I didn’t start out wanting to be a novelist, but I’m happy to be one now.  I started writing short stories in college, went on to write freelance for a fitness trade magazine (CBI).  But I was intrigued by novels, loved to read them, and decided to give it a go.  I wrote POD, which was published in 2009, and is now in seven languages.  Next up was BAD CALL, to be followed next year with DEADFALL.  I’m usually in my office at home writing between 3am and 3:30.  I write until 6am every day.  I drink lots and lots and lots of tea!

Why write for/about teens?

I believe in the power of the written word.  I believe in expanding the imagination, challenging yourself to think and be creative.  Teens are the generation that will have to fix what we break.

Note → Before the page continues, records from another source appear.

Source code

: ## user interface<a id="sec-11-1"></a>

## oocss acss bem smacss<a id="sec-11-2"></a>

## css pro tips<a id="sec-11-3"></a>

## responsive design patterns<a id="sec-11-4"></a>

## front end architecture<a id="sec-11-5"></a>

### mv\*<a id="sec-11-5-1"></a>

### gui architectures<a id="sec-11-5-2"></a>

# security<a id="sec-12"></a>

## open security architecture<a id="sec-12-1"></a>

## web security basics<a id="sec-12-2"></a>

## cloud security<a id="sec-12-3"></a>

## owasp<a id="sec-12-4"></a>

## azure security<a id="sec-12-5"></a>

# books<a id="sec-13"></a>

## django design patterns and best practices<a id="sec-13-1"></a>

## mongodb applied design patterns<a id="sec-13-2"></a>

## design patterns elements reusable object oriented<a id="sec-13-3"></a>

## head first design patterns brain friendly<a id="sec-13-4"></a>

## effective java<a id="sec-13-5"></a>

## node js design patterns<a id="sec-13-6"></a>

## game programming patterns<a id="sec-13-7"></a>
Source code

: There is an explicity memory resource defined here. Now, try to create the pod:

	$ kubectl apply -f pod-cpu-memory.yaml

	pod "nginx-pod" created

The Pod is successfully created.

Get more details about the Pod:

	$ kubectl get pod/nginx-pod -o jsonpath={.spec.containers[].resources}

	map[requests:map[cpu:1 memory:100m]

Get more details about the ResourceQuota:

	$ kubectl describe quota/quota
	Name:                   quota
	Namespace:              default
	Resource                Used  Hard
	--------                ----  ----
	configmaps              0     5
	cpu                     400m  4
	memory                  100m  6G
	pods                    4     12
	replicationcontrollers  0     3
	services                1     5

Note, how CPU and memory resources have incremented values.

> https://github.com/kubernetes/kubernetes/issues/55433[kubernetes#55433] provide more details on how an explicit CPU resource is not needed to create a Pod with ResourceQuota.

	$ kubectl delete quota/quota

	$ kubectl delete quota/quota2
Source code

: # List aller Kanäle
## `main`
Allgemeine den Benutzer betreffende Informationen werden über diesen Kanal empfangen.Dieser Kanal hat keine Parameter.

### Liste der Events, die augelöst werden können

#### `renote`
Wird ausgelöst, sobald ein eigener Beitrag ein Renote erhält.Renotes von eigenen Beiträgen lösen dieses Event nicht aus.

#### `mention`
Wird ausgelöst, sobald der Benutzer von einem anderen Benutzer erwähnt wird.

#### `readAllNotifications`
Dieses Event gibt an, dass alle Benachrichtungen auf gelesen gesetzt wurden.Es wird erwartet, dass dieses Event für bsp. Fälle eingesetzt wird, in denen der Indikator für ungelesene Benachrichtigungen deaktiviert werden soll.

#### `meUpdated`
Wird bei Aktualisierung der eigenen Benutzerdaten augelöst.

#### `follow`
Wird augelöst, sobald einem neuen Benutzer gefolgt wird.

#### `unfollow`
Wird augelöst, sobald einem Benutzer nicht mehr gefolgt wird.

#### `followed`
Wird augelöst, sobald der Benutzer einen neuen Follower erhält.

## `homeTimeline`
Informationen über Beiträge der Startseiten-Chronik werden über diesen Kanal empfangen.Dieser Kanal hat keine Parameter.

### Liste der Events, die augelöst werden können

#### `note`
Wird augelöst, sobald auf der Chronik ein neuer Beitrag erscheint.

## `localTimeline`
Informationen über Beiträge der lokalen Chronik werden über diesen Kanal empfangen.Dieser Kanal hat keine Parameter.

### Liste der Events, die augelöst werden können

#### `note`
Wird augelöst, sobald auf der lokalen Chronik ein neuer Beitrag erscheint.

So I write books that I would have liked to read as a teen, and hopefully challenge them to think about different world views.

What are you an evangelist for?

I am an evangelist for the environment.  I believe climate change is the biggest challenge we face.  My first book, POD, had an environmental theme.  The book I’m writing now, has a very strong theme centering around climate change.  Remember, the basic rule in survival is shelter first.  The earth is our only home.  We need to get our act together and save the planet.  And teens—you are the generation that will need to make it happen!

Thanks so much for chatting with us, Stephen! 


Readers, you can grab your copy of BAD CALL now at your favorite bookstore!

About the author:


Stephen Wallenfels lives in Washington state with his wife. His day job is the creative director and IT manager at a large health club, but he has held the following jobs in no specific order: apple picker, onion topper, omelette chef, grill cook, legal gofer, ESL teacher, school custodian, freelance journalist, tennis instructor, soccer coach, graphic designer, and his favorite of all, novelist. Stephen has lived in igloos, lean-to's, slept under bushes and in trees. His passions are family, hiking, cooking, reading, movies, climate change, and especially writing. "I love to share my passion for the written word, especially with kids. Reading is the key to everything. Give me a room full of book lovers eager to learn about the craft of writing, and I'm in heaven.